As parents, we have always been told to praise and support our children so that they grow up to be confident adults who can overcome life’s challenges. And so, for every little accomplishment they do, we applaud and compliment them endlessly. Then we wonder why, when they grow up, they are not the motivated individuals we envisioned them to be. Could it be that we are praising our kids the wrong way?
In a study by Stanford University psychology professor Carol Dweck, she found that 10-year old students, when confronted with a difficulty, reacted in either of two ways: face it or deny it. She called them the “growth mindset” and the “fixed mindset.”

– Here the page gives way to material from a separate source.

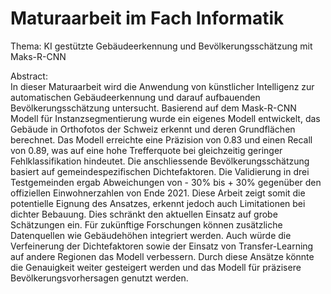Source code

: # Maturaarbeit im Fach Informatik

Thema: KI gestützte Gebäudeerkennung und Bevölkerungsschätzung mit Maks-R-CNN  

 Abstract:  
In dieser Maturaarbeit wird die Anwendung von künstlicher Intelligenz zur automatischen Gebäudeerkennung und darauf aufbauenden Bevölkerungsschätzung untersucht. Basierend auf dem Mask-R-CNN Modell für Instanzsegmentierung wurde ein eigenes Modell entwickelt, das Gebäude in Orthofotos der Schweiz erkennt und deren Grundflächen berechnet. Das Modell erreichte eine Präzision von 0.83 und einen Recall von 0.89, was auf eine hohe Trefferquote bei gleichzeitig geringer Fehlklassifikation hindeutet. Die anschliessende Bevölkerungsschätzung basiert auf gemeindespezifischen Dichtefaktoren. Die Validierung in drei Testgemeinden ergab Abweichungen von - 30% bis + 30% gegenüber den offiziellen Einwohnerzahlen von Ende 2021. Diese Arbeit zeigt somit die potentielle Eignung des Ansatzes, erkennt jedoch auch Limitationen bei dichter Bebauung. Dies schränkt den aktuellen Einsatz auf grobe Schätzungen ein.  Für zukünftige Forschungen können zusätzliche Datenquellen wie Gebäudehöhen integriert werden. Auch würde die Verfeinerung der Dichtefaktoren sowie der Einsatz von Transfer-Learning auf andere Regionen das Modell verbessern. Durch diese Ansätze könnte die Genauigkeit weiter gesteigert werden und das Modell für präzisere Bevölkerungsvorhersagen genutzt werden.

The children with a growth mindset perspective looked for strategies to solve the problem. They processed the dilemma and engaged in it, believing that they could improve their abilities in arriving at a successful resolution. On the other end, the children with a fixed mindset perspective did not attempt to overcome the problem and viewed it as judging them and putting their intelligence into question.
So how does this relate to praise? Dweck says that our manner of praising our children has a profound effect on the kind of mindset they will form. So how should we encourage them so that they develop a growth psyche? How do we, through positive reinforcement, cultivate their drive to persevere and conquer challenges until they achieve success? Is there a right or wrong way to praise your children? As a matter of fact, there is. Read on and learn how to instill motivation, perseverance and resiliency in our kids to prepare them for success and independence in their future lives.
Praise effort and hard work, not talent and intelligence.
When a child gets high marks in a difficult test and you say, “You’re such a smart kid,” you are praising his intelligence and telling him that it’s something he is born with. And because it’s innate, he’ll believe it’s a fixed characteristic that cannot be enhanced or improved upon. In the face of challenges, he will think that effort is not necessary because he is smart anyway. For example, in taking exams, he won’t have to study as hard because he’s intelligent and can pass it without effort. This kind of praise creates the fixed mindset. Such a perspective will push the child, when confronted with a challenge, to find an easy way out (cheat in the next exam,) or to give up and rationalize that his capability is limited. It will also make him complacent and conceited.
In the same scenario, praising a child for good grades and highlighting the effort he took into studying hard and preparing for the exam creates the growth mindset. In a growth mindset, the child believes that goals are achieved through determination, endeavor and performance and he strives to surmount challenges by trying harder, not giving up. He realizes that achievements are done through effort and determination and he is not restricted by the notion of having an inborn talent or brainpower.
Give sincere, not phony, praise.
In prior times, teachers were taught to praise students, especially the slow learners, in order to build their self-esteem and motivate them so that their performance would improve. The result was that teachers were over-praising the low achievers so that it became too common to be meaningful and sounded phony to the students’ ears. Research by psychologist Wulf-Uwe Meyer has found that children can detect sincere from vacuous praise from their teachers and react accordingly. Older children interpreted it to mean they were not doing well but when the teacher criticizes them, it sends the message that the student can improve and do better. To make praise effective for students, recognize good work only when it is not part of the routine or when it is done exceedingly well. Be specific when mentioning a praise-worthy achievement. Cite the methods used or the effort exerted to attain the goal.
Imitate the Chinese parenting style.
Chinese parents are notorious for not praising their kids. Their reason? Their kids might get swell heads. Instead, they demand the best from their children and show their displeasure when the children fail. An A grade is not good enough; it must be an A+. And when the child does bring home an A+, there’s no congratulatory praise or hug from mom and dad. The children have been brought up to study hard without expectations of reward or praise. That’s why almost all math wizards are Asian. Another factor is the Chinese value of filial piety. In most of Asia, children are expected to be obedient and respect their parents. Excelling in school is one way to show obedience and respect. You don’t have to mimic the Chinese way completely. Shower your kids with love and praise but take a cue from the Eastern world and curb your praise tendencies a bit.